Question

To find: The Volume of the solid which is obtained on rotating the region bounded by the given curves about the specified line.

Short answer

The volume of the solid is \(\frac{7}{{15}}\pi \).

Step-by-step solution

Given information

The function is\(y = {x^4},y = 0,x = 1\).

The concept of volume by cylindrical shell method

Definition of Volume by cylindrical shell method:

Consider that the solid\(S\)is obtained by rotation of the region under the curve\(y = f(x)\)about the\(y\)-axis from\(a\)to\(b\)is\(V = \int_a^b 2 \pi xf(x)dx\).

Calculate the volume

It is given that the curves that bound a region are \(y = {x^4},y = 0,x = 1\).

The specific line around which the region is rotated is\(x = 2\)which is parallel to\(y\)-axis.

With\(x = 1\), the value of\(y\)becomes\(y = 1\).

Here, the shell radius is\(2 - x\)and the shell height is\({x^4}\).

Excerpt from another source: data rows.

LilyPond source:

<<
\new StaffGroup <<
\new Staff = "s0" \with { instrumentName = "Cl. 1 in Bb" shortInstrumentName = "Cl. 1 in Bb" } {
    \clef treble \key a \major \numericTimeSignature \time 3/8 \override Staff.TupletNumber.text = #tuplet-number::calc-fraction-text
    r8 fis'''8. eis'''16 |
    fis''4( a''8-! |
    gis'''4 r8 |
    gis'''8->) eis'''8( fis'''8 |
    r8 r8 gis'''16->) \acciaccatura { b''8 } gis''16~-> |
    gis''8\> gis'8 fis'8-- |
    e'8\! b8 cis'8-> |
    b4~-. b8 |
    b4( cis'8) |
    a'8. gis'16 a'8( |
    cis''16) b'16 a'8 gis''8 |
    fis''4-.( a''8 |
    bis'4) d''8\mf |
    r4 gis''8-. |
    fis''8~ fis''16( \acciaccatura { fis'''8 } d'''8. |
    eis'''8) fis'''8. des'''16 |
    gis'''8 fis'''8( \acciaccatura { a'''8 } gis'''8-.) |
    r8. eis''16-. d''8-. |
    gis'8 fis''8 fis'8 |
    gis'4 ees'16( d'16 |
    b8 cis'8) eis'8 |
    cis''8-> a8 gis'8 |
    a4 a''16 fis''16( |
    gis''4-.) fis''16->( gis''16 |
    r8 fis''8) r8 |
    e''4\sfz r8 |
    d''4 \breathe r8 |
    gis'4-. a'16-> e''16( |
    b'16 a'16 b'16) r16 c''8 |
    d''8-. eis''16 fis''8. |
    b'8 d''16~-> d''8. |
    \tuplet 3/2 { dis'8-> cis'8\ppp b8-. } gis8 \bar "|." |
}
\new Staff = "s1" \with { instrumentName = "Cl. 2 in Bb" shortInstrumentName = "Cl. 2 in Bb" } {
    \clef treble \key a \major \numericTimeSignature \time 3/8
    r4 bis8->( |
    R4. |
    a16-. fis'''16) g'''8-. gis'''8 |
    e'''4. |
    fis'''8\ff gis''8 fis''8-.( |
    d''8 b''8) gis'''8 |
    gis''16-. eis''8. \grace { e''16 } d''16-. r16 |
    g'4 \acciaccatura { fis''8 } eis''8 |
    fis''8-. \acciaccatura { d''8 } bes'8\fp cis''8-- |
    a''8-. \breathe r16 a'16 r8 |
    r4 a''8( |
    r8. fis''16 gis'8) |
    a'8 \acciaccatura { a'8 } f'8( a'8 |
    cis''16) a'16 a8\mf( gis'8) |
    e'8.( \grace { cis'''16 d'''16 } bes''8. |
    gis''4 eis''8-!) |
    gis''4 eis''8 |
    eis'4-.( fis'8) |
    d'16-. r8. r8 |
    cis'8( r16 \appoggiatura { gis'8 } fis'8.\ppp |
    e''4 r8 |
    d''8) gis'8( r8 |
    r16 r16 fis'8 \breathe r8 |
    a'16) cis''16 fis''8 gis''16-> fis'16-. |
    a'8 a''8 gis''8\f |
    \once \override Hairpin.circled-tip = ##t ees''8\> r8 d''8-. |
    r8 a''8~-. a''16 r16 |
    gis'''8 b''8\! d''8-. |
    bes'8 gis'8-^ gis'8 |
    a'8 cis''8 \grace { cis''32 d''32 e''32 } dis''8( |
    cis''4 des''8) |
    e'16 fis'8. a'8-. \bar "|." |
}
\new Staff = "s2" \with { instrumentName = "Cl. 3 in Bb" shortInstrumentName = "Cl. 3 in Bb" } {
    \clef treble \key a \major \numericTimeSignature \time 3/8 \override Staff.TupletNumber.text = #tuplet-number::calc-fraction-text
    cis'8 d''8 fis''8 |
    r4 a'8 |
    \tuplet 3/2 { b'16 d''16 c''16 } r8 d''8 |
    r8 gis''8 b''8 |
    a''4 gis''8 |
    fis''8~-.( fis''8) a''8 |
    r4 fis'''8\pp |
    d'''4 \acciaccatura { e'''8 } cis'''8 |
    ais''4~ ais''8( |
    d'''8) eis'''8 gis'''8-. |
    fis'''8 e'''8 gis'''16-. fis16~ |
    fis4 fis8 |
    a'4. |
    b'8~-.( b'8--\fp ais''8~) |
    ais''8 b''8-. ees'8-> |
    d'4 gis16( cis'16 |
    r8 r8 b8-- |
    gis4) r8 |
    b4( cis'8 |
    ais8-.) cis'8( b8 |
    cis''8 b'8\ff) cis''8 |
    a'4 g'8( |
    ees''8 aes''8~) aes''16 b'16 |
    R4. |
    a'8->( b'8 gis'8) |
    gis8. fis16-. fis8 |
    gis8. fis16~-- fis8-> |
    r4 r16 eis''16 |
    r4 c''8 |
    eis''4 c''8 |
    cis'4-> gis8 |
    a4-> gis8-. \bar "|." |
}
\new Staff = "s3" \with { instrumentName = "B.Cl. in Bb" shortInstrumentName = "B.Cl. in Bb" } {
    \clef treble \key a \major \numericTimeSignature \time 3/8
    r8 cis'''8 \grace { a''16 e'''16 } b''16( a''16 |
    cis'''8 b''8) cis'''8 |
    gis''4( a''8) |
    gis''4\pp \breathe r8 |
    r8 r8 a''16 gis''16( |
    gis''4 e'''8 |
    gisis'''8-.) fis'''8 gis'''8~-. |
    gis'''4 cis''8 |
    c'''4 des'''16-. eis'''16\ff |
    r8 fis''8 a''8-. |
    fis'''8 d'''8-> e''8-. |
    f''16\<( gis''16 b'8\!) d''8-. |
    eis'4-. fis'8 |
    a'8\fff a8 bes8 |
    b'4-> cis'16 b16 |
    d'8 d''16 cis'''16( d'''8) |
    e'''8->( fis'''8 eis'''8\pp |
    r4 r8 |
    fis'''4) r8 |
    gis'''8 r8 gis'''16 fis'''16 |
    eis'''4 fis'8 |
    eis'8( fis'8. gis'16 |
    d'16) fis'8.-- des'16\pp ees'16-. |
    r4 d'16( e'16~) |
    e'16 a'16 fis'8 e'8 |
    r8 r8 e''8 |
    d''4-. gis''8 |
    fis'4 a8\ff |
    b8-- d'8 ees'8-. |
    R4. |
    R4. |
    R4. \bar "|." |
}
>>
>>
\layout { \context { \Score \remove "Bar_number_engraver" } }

The region lies between\(x = 0\), and\(x = 1\), so by definition of cylindrical shell, the volume becomes

\(\begin{aligned}{}V = \int_0^1 2 \pi (2 - x)\left( {{x^4}} \right)dx\\ = 2\pi \int_0^1 {\left( {2{x^4} - {x^5}} \right)} dx\\ = 2\pi \left( {\frac{{2{x^5}}}{5} - \frac{{{x^6}}}{6}} \right)_0^1\\ = 2\pi \left( {\frac{{2{{(1)}^5}}}{5} - \frac{{{{(1)}^6}}}{6}} \right)\end{aligned}\)

That is,\(V = 2\pi \left( {\frac{{12 - 5}}{{30}}} \right) = \frac{7}{{15}}\pi \).

Therefore, the volume of the solid is \(\frac{7}{{15}}\pi \).